In a statement Monday evening, the White House's top spokesperson compared McCarthy's proposal to the budget plan put forth by the president last month

"President Biden’s agenda to Invest in America while reducing the deficit has paid off with record job creation, historically low unemployment, and more than $400 billion in private sector manufacturing, but Speaker McCarthy’s bill would cut the American economy off at the knees," White House press secretary Karine Jean-Pierre said in a statement on Monday. "In a new analysis, Moody’s Analytics finds that the Speaker’s legislation would cost 780,000 jobs and increase the odds of recession next year."

"President Biden believes we should be investing in America to revitalize American manufacturing, not holding our economy hostage over disastrous proposals that would lead hundreds of thousands of Americans to lose their jobs," she added.

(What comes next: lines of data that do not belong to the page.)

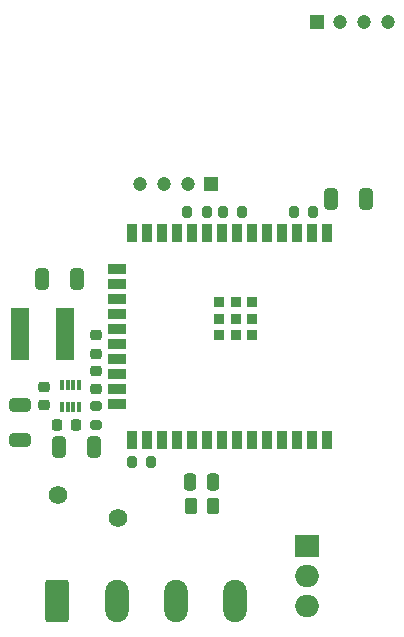
<source format=gbr>
%TF.GenerationSoftware,KiCad,Pcbnew,7.0.1*%
%TF.CreationDate,2024-02-27T21:29:27+01:00*%
%TF.ProjectId,PresenceDetection,50726573-656e-4636-9544-657465637469,rev?*%
%TF.SameCoordinates,Original*%
%TF.FileFunction,Soldermask,Top*%
%TF.FilePolarity,Negative*%
%FSLAX46Y46*%
G04 Gerber Fmt 4.6, Leading zero omitted, Abs format (unit mm)*
G04 Created by KiCad (PCBNEW 7.0.1) date 2024-02-27 21:29:27*
%MOMM*%
%LPD*%
G01*
G04 APERTURE LIST*
G04 Aperture macros list*
%AMRoundRect*
0 Rectangle with rounded corners*
0 $1 Rounding radius*
0 $2 $3 $4 $5 $6 $7 $8 $9 X,Y pos of 4 corners*
0 Add a 4 corners polygon primitive as box body*
4,1,4,$2,$3,$4,$5,$6,$7,$8,$9,$2,$3,0*
0 Add four circle primitives for the rounded corners*
1,1,$1+$1,$2,$3*
1,1,$1+$1,$4,$5*
1,1,$1+$1,$6,$7*
1,1,$1+$1,$8,$9*
0 Add four rect primitives between the rounded corners*
20,1,$1+$1,$2,$3,$4,$5,0*
20,1,$1+$1,$4,$5,$6,$7,0*
20,1,$1+$1,$6,$7,$8,$9,0*
20,1,$1+$1,$8,$9,$2,$3,0*%
G04 Aperture macros list end*
%ADD10R,2.000000X1.905000*%
%ADD11O,2.000000X1.905000*%
%ADD12RoundRect,0.250000X-0.325000X-0.650000X0.325000X-0.650000X0.325000X0.650000X-0.325000X0.650000X0*%
%ADD13R,1.550000X4.500000*%
%ADD14RoundRect,0.200000X-0.275000X0.200000X-0.275000X-0.200000X0.275000X-0.200000X0.275000X0.200000X0*%
%ADD15C,1.560000*%
%ADD16RoundRect,0.250000X-0.250000X-0.475000X0.250000X-0.475000X0.250000X0.475000X-0.250000X0.475000X0*%
%ADD17RoundRect,0.225000X-0.250000X0.225000X-0.250000X-0.225000X0.250000X-0.225000X0.250000X0.225000X0*%
%ADD18R,0.300000X0.850000*%
%ADD19RoundRect,0.200000X-0.200000X-0.275000X0.200000X-0.275000X0.200000X0.275000X-0.200000X0.275000X0*%
%ADD20RoundRect,0.250000X-0.750000X-1.550000X0.750000X-1.550000X0.750000X1.550000X-0.750000X1.550000X0*%
%ADD21O,2.000000X3.600000*%
%ADD22RoundRect,0.225000X-0.225000X-0.250000X0.225000X-0.250000X0.225000X0.250000X-0.225000X0.250000X0*%
%ADD23RoundRect,0.250000X0.262500X0.450000X-0.262500X0.450000X-0.262500X-0.450000X0.262500X-0.450000X0*%
%ADD24RoundRect,0.250000X-0.650000X0.325000X-0.650000X-0.325000X0.650000X-0.325000X0.650000X0.325000X0*%
%ADD25RoundRect,0.250000X0.325000X0.650000X-0.325000X0.650000X-0.325000X-0.650000X0.325000X-0.650000X0*%
%ADD26RoundRect,0.200000X0.200000X0.275000X-0.200000X0.275000X-0.200000X-0.275000X0.200000X-0.275000X0*%
%ADD27R,1.200000X1.200000*%
%ADD28C,1.200000*%
%ADD29R,0.900000X1.500000*%
%ADD30R,1.500000X0.900000*%
%ADD31R,0.900000X0.900000*%
G04 APERTURE END LIST*
D10*
%TO.C,Q1*%
X152955000Y-129360000D03*
D11*
X152955000Y-131900000D03*
X152955000Y-134440000D03*
%TD*%
D12*
%TO.C,C5*%
X132000000Y-121000000D03*
X134950000Y-121000000D03*
%TD*%
D13*
%TO.C,L1*%
X128650000Y-111450000D03*
X132500000Y-111450000D03*
%TD*%
D14*
%TO.C,R4*%
X135100000Y-117500000D03*
X135100000Y-119150000D03*
%TD*%
D12*
%TO.C,C2*%
X155050000Y-100000000D03*
X158000000Y-100000000D03*
%TD*%
D15*
%TO.C,F1*%
X131900000Y-125100000D03*
X137000000Y-127000000D03*
%TD*%
D16*
%TO.C,C1*%
X143100000Y-124000000D03*
X145000000Y-124000000D03*
%TD*%
D17*
%TO.C,R8*%
X135100000Y-111550000D03*
X135100000Y-113100000D03*
%TD*%
D18*
%TO.C,IC1*%
X132200000Y-117650000D03*
X132700000Y-117650000D03*
X133200000Y-117650000D03*
X133700000Y-117650000D03*
X133700000Y-115750000D03*
X133200000Y-115750000D03*
X132700000Y-115750000D03*
X132200000Y-115750000D03*
%TD*%
D19*
%TO.C,R3*%
X151850000Y-101100000D03*
X153500000Y-101100000D03*
%TD*%
D20*
%TO.C,J1*%
X131850000Y-134000000D03*
D21*
X136850000Y-134000000D03*
X141850000Y-134000000D03*
X146850000Y-134000000D03*
%TD*%
D22*
%TO.C,R6*%
X131850000Y-119100000D03*
X133400000Y-119100000D03*
%TD*%
D23*
%TO.C,R10*%
X145000000Y-126000000D03*
X143175000Y-126000000D03*
%TD*%
D19*
%TO.C,R1*%
X145850000Y-101100000D03*
X147500000Y-101100000D03*
%TD*%
D24*
%TO.C,C6*%
X128700000Y-117450000D03*
X128700000Y-120400000D03*
%TD*%
D25*
%TO.C,C7*%
X133500000Y-106800000D03*
X130550000Y-106800000D03*
%TD*%
D26*
%TO.C,R2*%
X144500000Y-101100000D03*
X142850000Y-101100000D03*
%TD*%
D27*
%TO.C,J2*%
X144860000Y-98700000D03*
D28*
X142860000Y-98700000D03*
X140860000Y-98700000D03*
X138860000Y-98700000D03*
D27*
X153800000Y-85000000D03*
D28*
X155800000Y-85000000D03*
X157800000Y-85000000D03*
X159800000Y-85000000D03*
%TD*%
D17*
%TO.C,R7*%
X130700000Y-115900000D03*
X130700000Y-117450000D03*
%TD*%
D19*
%TO.C,R5*%
X138150000Y-122300000D03*
X139800000Y-122300000D03*
%TD*%
D29*
%TO.C,U2*%
X154680000Y-102900000D03*
X153410000Y-102900000D03*
X152140000Y-102900000D03*
X150870000Y-102900000D03*
X149600000Y-102900000D03*
X148330000Y-102900000D03*
X147060000Y-102900000D03*
X145790000Y-102900000D03*
X144520000Y-102900000D03*
X143250000Y-102900000D03*
X141980000Y-102900000D03*
X140710000Y-102900000D03*
X139440000Y-102900000D03*
X138170000Y-102900000D03*
D30*
X136920000Y-105930000D03*
X136920000Y-107200000D03*
X136920000Y-108470000D03*
X136920000Y-109740000D03*
X136920000Y-111010000D03*
X136920000Y-112280000D03*
X136920000Y-113550000D03*
X136920000Y-114820000D03*
X136920000Y-116090000D03*
X136920000Y-117360000D03*
D29*
X138170000Y-120400000D03*
X139440000Y-120400000D03*
X140710000Y-120400000D03*
X141980000Y-120400000D03*
X143250000Y-120400000D03*
X144520000Y-120400000D03*
X145790000Y-120400000D03*
X147060000Y-120400000D03*
X148330000Y-120400000D03*
X149600000Y-120400000D03*
X150870000Y-120400000D03*
X152140000Y-120400000D03*
X153410000Y-120400000D03*
X154680000Y-120400000D03*
D31*
X148360000Y-108750000D03*
X146960000Y-108750000D03*
X145560000Y-108750000D03*
X148360000Y-110150000D03*
X146960000Y-110150000D03*
X145560000Y-110150000D03*
X148360000Y-111550000D03*
X146960000Y-111550000D03*
X145560000Y-111550000D03*
%TD*%
D17*
%TO.C,R9*%
X135100000Y-114550000D03*
X135100000Y-116100000D03*
%TD*%
M02*

</source>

The report comes one day after the White House released an official statement of administration policy on McCarthy's bill, formally stating that the president will veto the bill in the unlikely event that it reaches his desk. (Senate Majority Leader Chuck Schumer, D-N.Y., has already panned the bill as a non-starter in the Democratic-controlled chamber, saying Tuesday: "It might as well be called the Default on America Act. Because that’s exactly what it is: DOA.")

"The Administration strongly opposes the Limit, Save, Grow Act of 2023, which is a reckless attempt to extract extreme concessions as a condition for the United States simply paying the bills it has already incurred," the statement reads. "The President has been clear that he will not accept such attempts at hostage-taking. House Republicans must take default off the table and address the debt limit without demands and conditions, just as the Congress did three times during the prior Administration."

"While taking the full faith and credit of the United States hostage is irresponsible under any circumstances, this legislation would ask hard-working Americans, the middle-class, seniors, children, and people with disabilities to shoulder the burden of devastating cuts, while doing nothing to ensure that wealthy or large corporations pay their fair share," the statement continues, before blasting the proposal's cuts to education, veterans' medical care, student debt relief and other programs.

"If the President were presented with the Limit, Save, Grow Act of 2023, he would veto it," the statement concludes.